Source passage section start

Of these pep talks, Bagley said, “I just get a joy out of being able to appreciate what our student-athletes do and how they do it… how committed they are to each other and to Loyola. That’s enough.”
He’s still able to do what he loves to do— teach at Loyola. Being the lacrosse team’s personal philosopher is an added bonus, he said.
A lacrosse ball covered with black ink sits atop a cabinet in Bagley’s office in the basement of the Humanities Center.
Closer examination reveals the inky scribbles are the signatures of members of the 2009 men’s lacrosse team. The ball was signed by each player after one of their first games in spring 2009 against Towson.
After the game, the four team captains brought the ball to Bagley’s house, where the professor was recovering from the accident.

Source passage section end

▶ [Your tasks]
a - In the Bagley passage, who brought the signed lacrosse ball to Bagley's house?
b - Pick up the Bagley passage after its last sentence and continue it for a few sentences.
The lines have nothing to do with what you are asked here.

Record excerpts section start

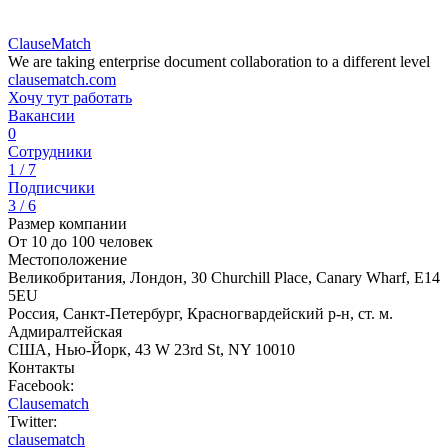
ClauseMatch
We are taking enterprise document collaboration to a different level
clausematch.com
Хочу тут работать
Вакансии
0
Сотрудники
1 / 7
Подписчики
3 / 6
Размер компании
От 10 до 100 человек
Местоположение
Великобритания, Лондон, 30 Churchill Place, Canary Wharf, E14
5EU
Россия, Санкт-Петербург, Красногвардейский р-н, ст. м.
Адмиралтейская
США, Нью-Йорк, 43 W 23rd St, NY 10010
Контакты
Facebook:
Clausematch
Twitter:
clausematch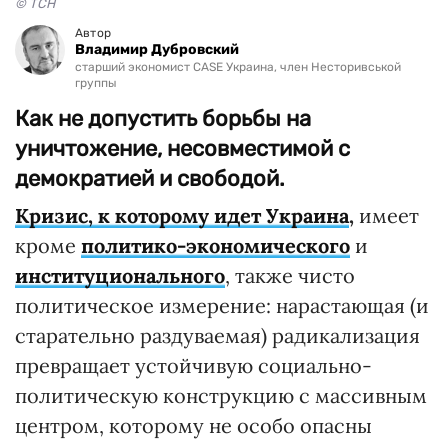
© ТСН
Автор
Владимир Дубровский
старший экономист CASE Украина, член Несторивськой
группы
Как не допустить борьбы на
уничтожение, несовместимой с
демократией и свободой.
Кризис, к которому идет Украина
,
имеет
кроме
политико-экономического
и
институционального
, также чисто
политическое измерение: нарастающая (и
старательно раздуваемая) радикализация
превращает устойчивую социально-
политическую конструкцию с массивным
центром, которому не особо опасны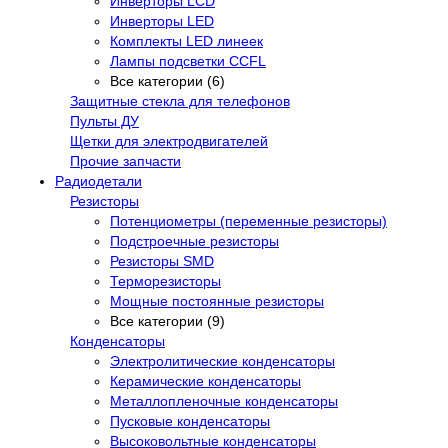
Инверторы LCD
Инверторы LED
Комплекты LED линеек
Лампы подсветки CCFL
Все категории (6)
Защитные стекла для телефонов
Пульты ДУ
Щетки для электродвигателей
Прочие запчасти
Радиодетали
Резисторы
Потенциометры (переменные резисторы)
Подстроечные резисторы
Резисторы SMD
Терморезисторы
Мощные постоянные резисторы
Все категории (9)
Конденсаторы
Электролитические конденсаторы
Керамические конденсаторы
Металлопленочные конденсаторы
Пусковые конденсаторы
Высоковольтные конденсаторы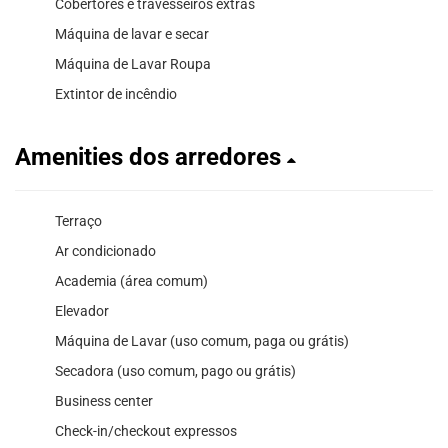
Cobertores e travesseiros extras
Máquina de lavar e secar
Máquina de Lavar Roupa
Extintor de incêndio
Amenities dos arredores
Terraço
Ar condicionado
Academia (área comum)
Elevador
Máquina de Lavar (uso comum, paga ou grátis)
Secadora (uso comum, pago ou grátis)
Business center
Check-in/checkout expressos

Record excerpts section end
Record excerpts section start

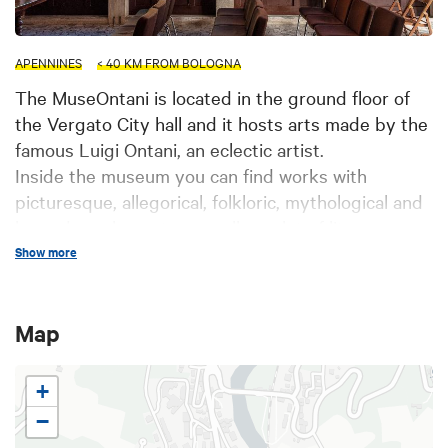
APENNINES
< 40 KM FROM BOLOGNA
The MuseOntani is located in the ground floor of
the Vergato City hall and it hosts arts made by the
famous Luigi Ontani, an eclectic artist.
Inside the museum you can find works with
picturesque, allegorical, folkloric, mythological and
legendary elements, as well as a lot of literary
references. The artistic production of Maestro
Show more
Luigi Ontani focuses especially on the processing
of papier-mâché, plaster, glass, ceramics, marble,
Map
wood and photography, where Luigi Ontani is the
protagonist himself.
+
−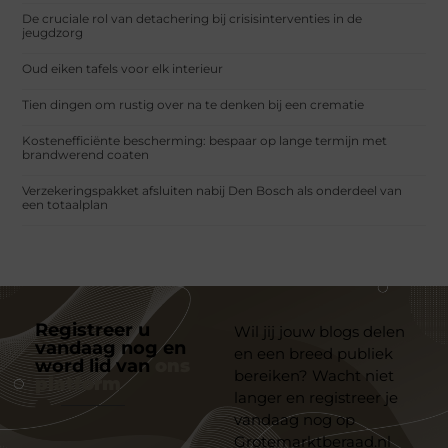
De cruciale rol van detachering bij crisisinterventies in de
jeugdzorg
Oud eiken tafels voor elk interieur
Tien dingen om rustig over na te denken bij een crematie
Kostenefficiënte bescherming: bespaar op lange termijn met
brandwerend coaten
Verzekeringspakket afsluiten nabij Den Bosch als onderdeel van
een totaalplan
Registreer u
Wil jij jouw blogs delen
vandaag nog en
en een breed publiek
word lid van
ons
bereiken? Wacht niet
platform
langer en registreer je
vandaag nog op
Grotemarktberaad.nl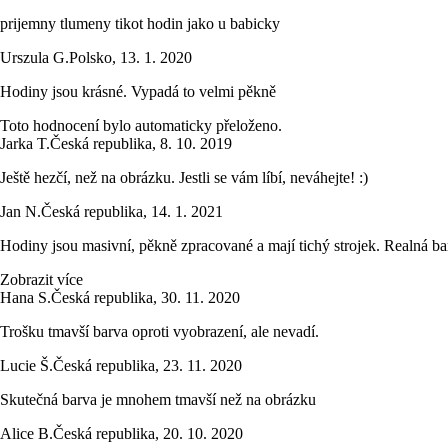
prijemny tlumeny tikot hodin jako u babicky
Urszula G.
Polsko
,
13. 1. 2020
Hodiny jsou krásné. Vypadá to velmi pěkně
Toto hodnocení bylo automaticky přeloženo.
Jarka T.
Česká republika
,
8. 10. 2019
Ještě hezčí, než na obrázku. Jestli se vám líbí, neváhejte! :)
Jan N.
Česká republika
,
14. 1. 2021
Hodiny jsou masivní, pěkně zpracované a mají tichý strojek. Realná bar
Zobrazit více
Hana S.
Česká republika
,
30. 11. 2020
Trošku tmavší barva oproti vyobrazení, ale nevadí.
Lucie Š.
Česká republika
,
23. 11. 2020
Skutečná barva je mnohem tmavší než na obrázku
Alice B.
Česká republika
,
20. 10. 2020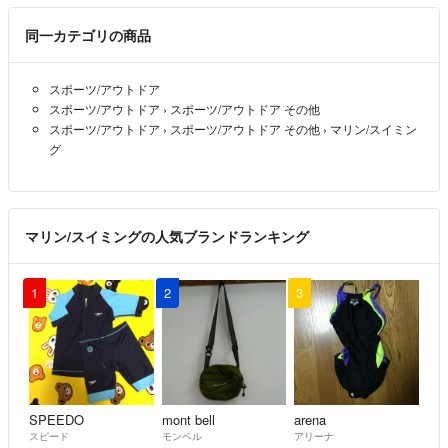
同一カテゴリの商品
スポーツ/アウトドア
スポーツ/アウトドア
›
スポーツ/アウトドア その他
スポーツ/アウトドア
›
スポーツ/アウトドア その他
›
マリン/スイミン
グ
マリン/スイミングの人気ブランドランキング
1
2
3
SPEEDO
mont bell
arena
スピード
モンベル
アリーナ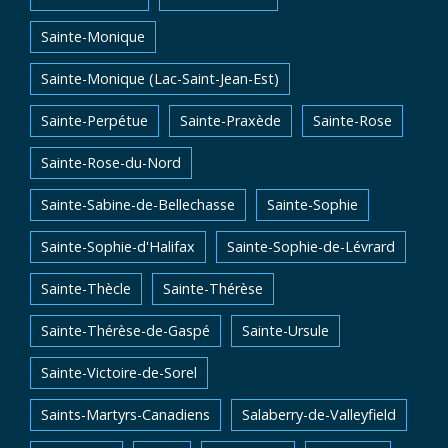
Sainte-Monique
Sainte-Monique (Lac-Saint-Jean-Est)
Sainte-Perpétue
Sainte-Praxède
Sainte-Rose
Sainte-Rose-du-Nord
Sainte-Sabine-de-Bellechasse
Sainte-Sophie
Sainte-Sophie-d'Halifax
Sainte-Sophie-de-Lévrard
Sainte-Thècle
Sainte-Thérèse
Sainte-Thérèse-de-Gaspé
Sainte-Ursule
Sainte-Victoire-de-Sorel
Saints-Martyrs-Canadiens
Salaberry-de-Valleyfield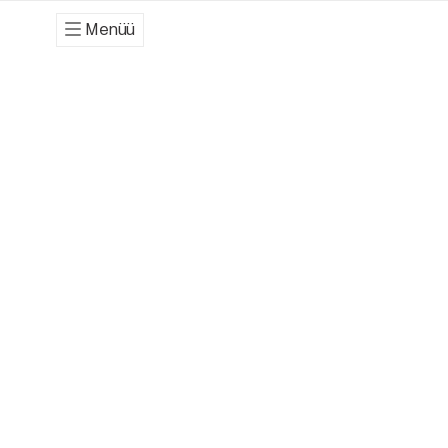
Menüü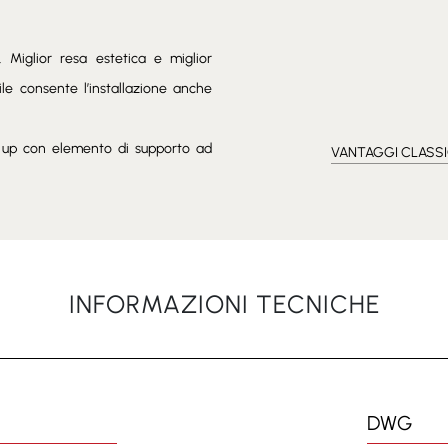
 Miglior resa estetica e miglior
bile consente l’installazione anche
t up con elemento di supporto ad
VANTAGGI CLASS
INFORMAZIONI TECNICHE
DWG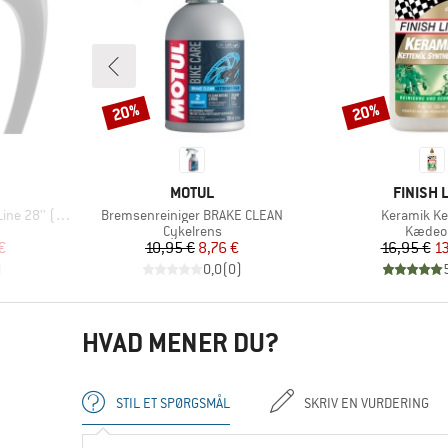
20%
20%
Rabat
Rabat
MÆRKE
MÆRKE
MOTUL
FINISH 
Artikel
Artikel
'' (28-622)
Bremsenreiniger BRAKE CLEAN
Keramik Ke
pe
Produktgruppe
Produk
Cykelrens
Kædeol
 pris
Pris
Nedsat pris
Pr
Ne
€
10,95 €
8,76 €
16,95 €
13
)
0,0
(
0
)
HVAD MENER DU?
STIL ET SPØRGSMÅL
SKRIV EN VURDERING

Record excerpts section end
Record excerpts section start

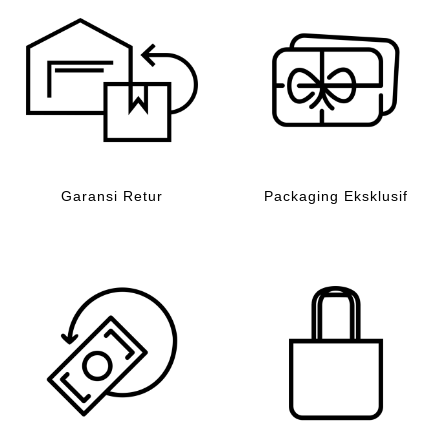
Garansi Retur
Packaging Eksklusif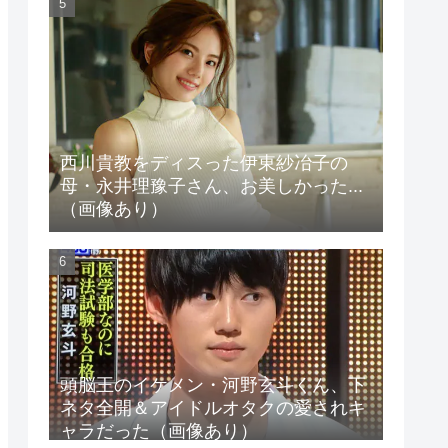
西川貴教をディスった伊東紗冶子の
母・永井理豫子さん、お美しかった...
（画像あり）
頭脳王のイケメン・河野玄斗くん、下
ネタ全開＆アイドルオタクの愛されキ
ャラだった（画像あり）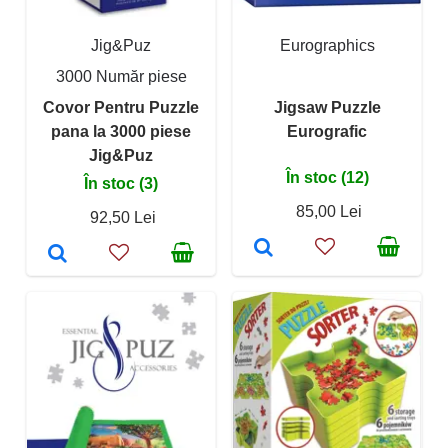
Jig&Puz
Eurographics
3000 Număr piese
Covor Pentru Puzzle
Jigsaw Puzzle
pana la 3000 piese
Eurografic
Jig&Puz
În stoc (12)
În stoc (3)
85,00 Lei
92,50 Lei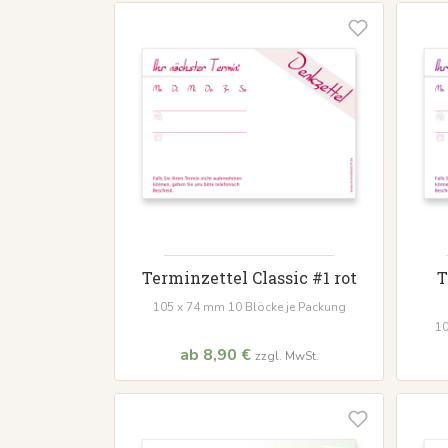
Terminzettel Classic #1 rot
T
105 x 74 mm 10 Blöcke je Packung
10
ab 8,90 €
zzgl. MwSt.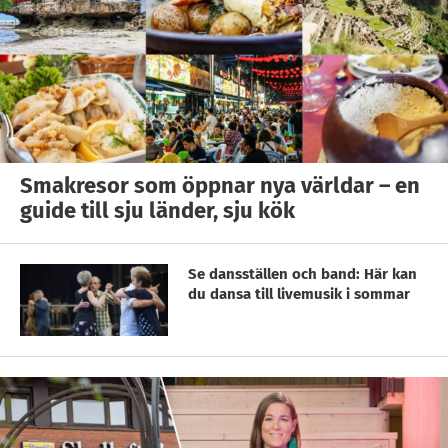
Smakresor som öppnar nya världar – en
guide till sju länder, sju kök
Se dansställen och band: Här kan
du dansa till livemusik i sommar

Record excerpts section end

▶ [Answers below]
a - The four team captains.

b -
The lacrosse ball is just one part of what he jokingly refers to as his “shrine,” the corner of his office filled with photos and memorabilia of Loyola’s men’s lacrosse team throughout the years.
“Lacrosse has committed to me, some way or another. And I’m very committed to them.”
“I’m glad that what is provided to them here has made a positive influence on them and on their lives. Ignatius, in the Constitutions of the Society of Jesus, says that the ambition of this education is to send people into the world to leaven it effectively for the good,” he said, with tears.
“I see that go on here. And it’s a good thing.”